## To do
Pull out the data verbatim, starting at the line that contains "Is it true that" and ending at the last line of the data. Leave the pictures out.

## Data supplied
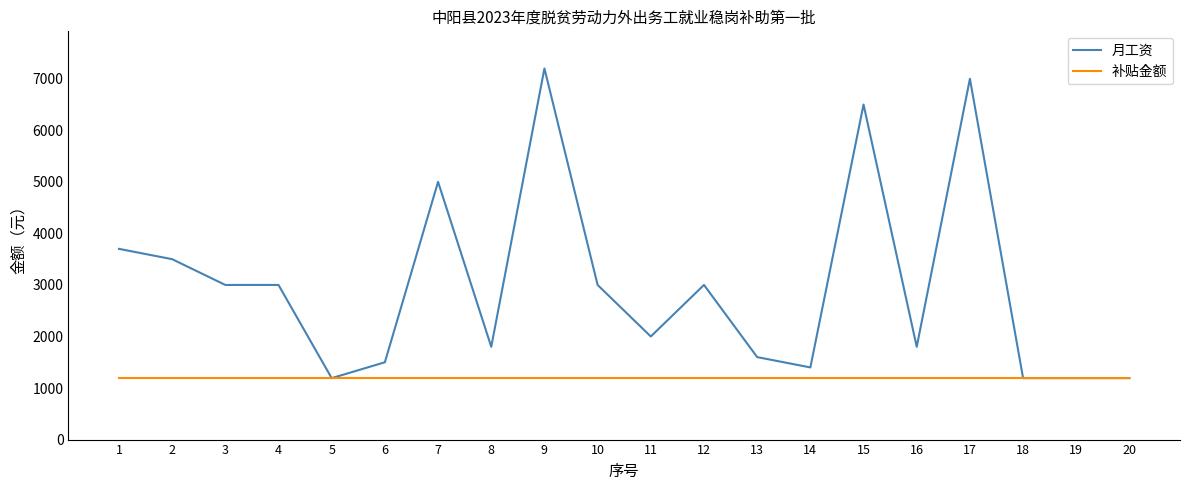

Which series has the largest total across all categories?

月工资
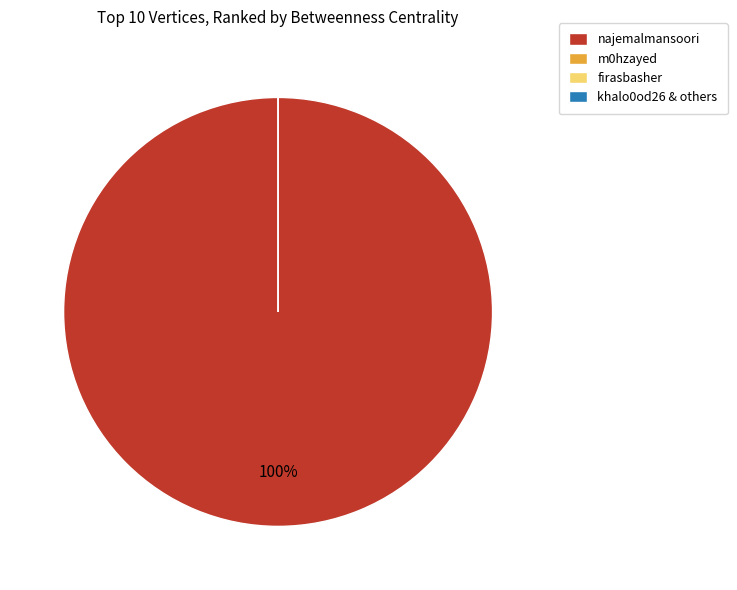

What is the majority slice?

najemalmansoori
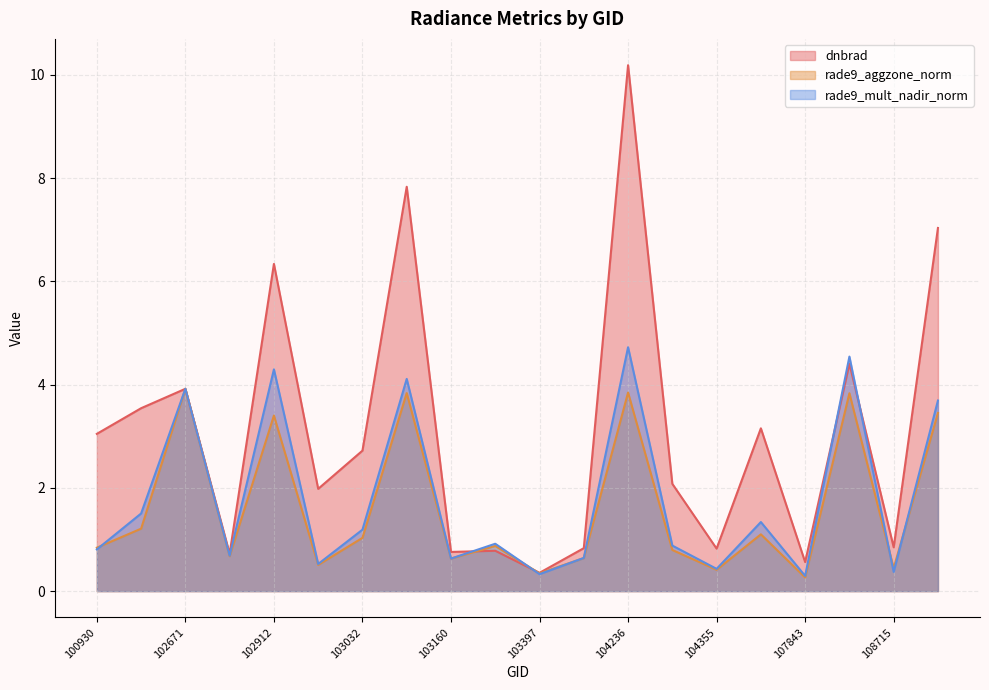

True or false: dnbrad has a value of 10.2 at 104236.

True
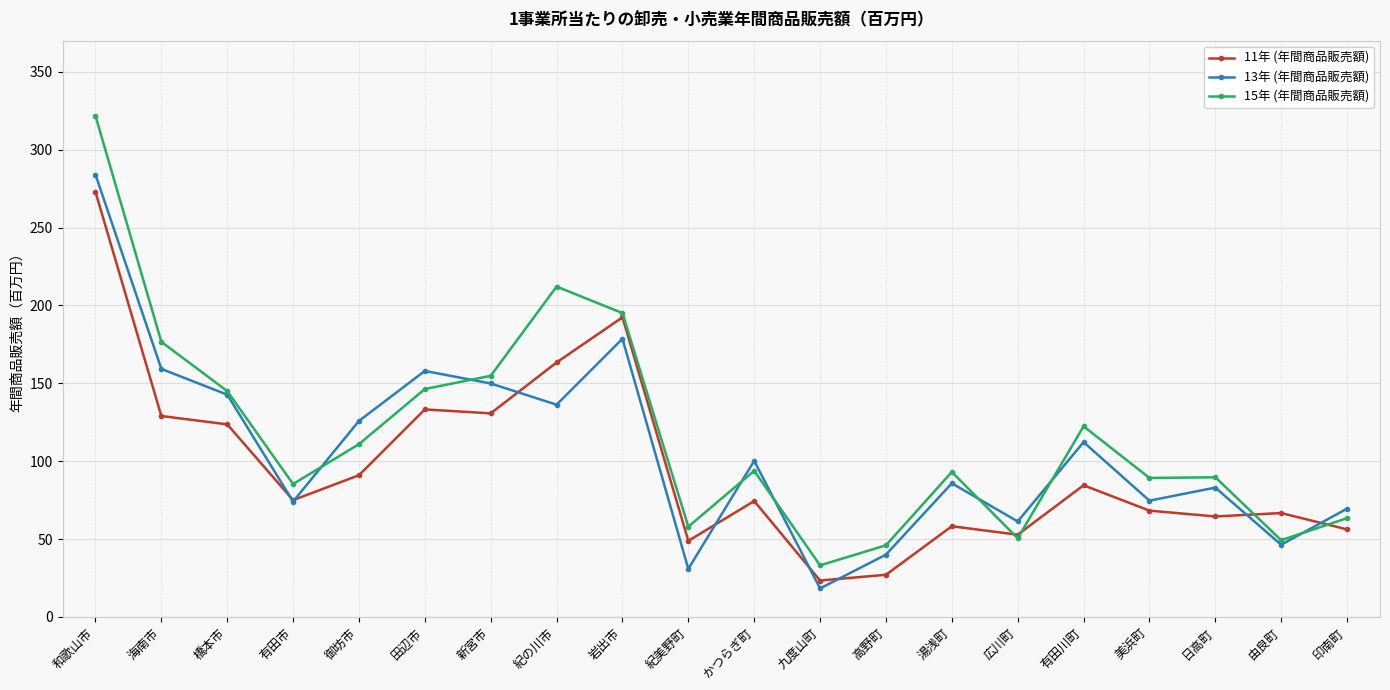

At which category does the chart reach its peak across all series?

和歌山市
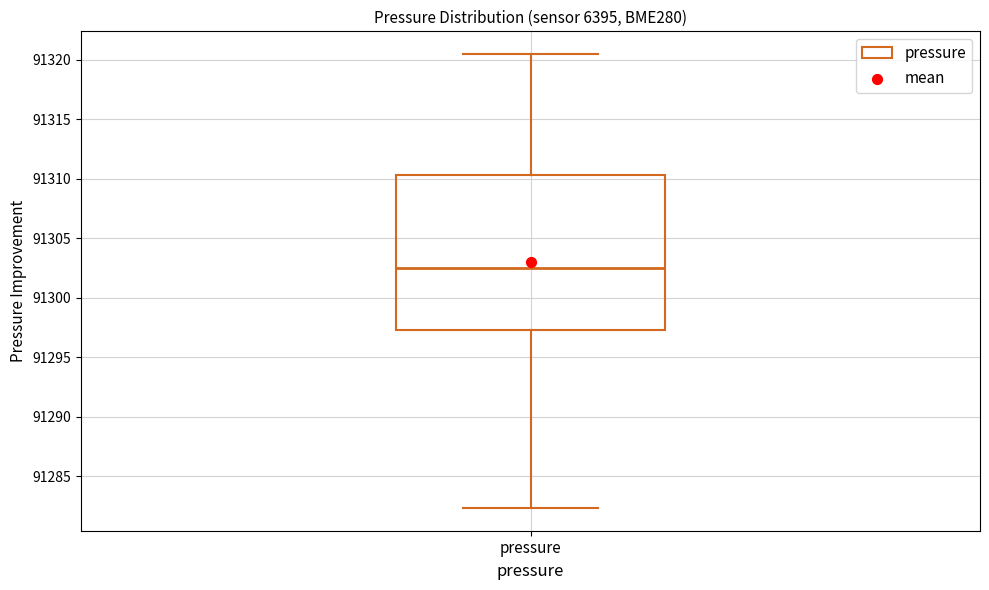

Read this box plot against the y-axis: the position of the median line, the range covered by the box, and the ends of both whiskers. The values are not printed on the chart, so give them approximately, as read against the axis.

median 91302.5, box 91297.5 to 91310.5, whiskers 91282.5 to 91320.5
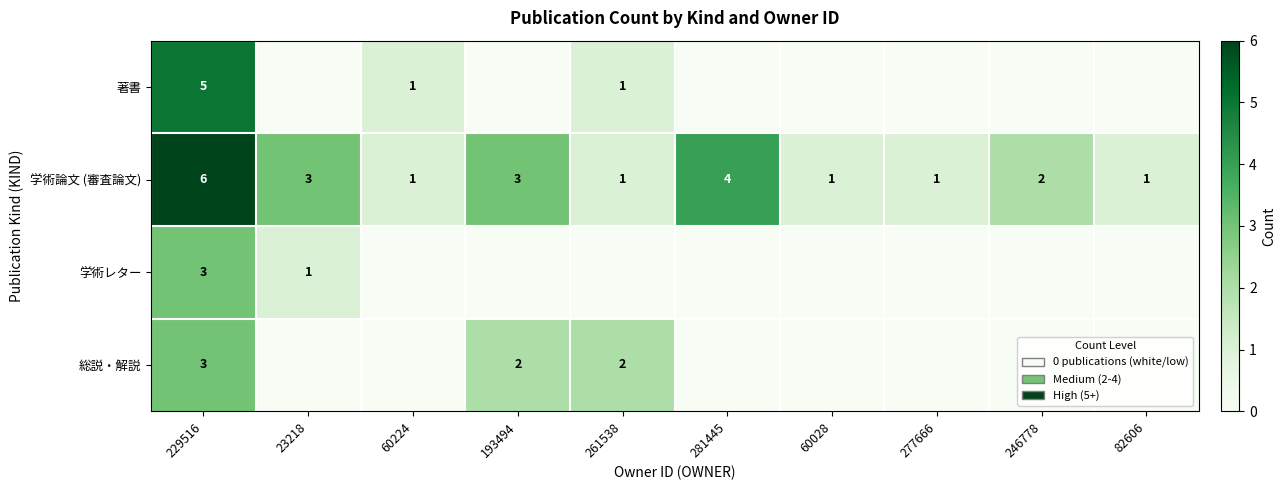

Is it true that 学術論文 (審査論文) equals 3 at 193494?

True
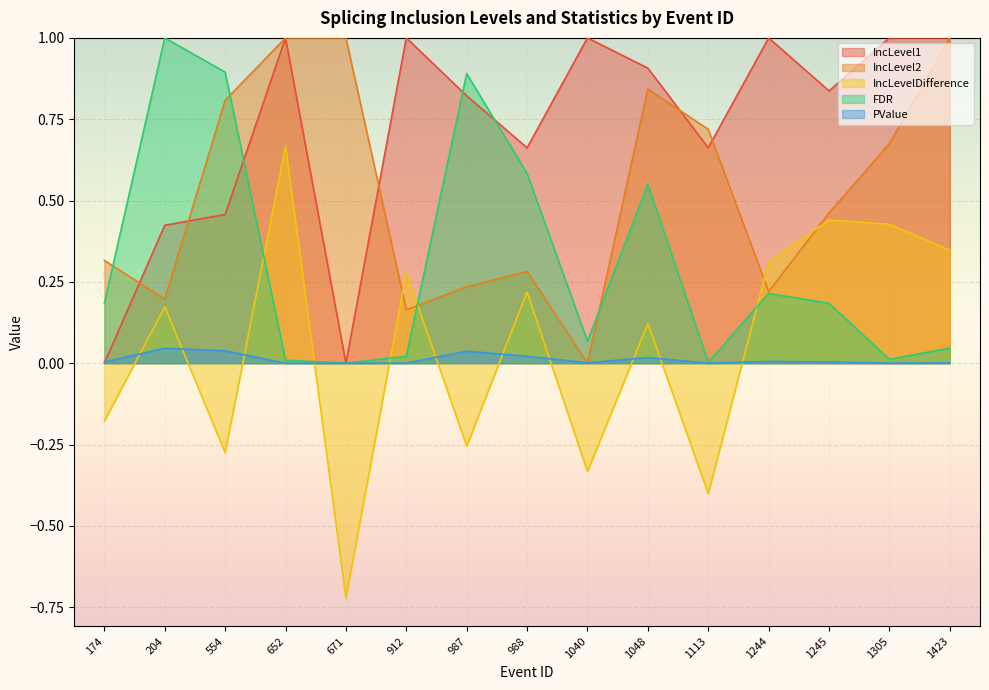

Which category has the lowest value in the IncLevelDifference series?

671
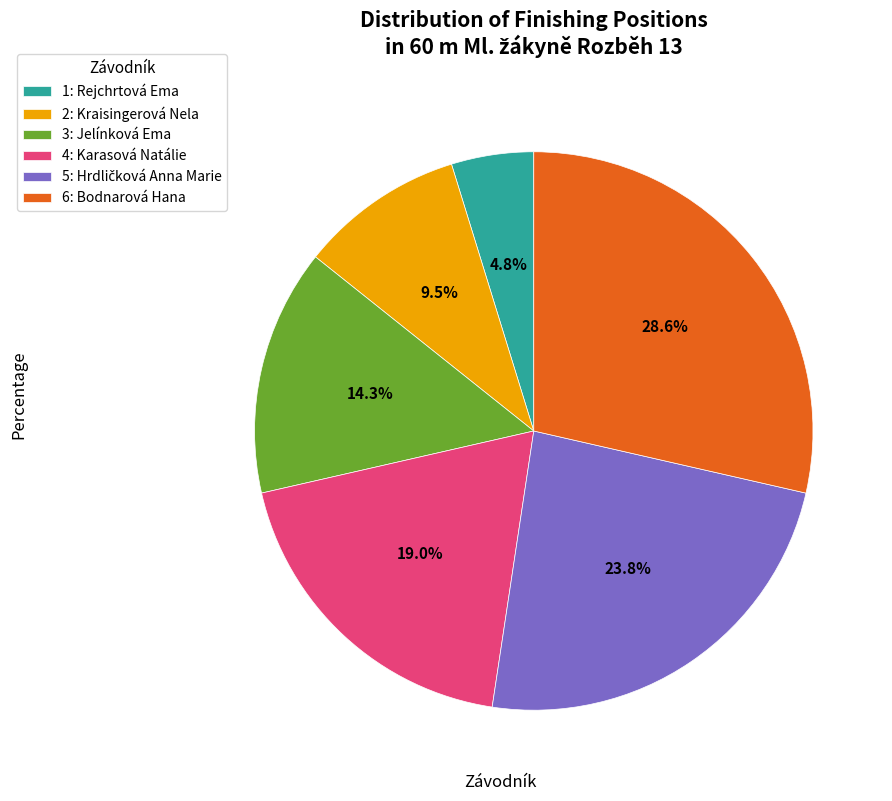

Approximately how many times larger is the value at 2: Kraisingerová Nela compared to 1: Rejchrtová Ema?

2.0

## Result for this task
Is it true that 学術論文 (審査論文) equals 3 at 193494?

True

Which category has the lowest value in the IncLevelDifference series?

671

Approximately how many times larger is the value at 2: Kraisingerová Nela compared to 1: Rejchrtová Ema?

2.0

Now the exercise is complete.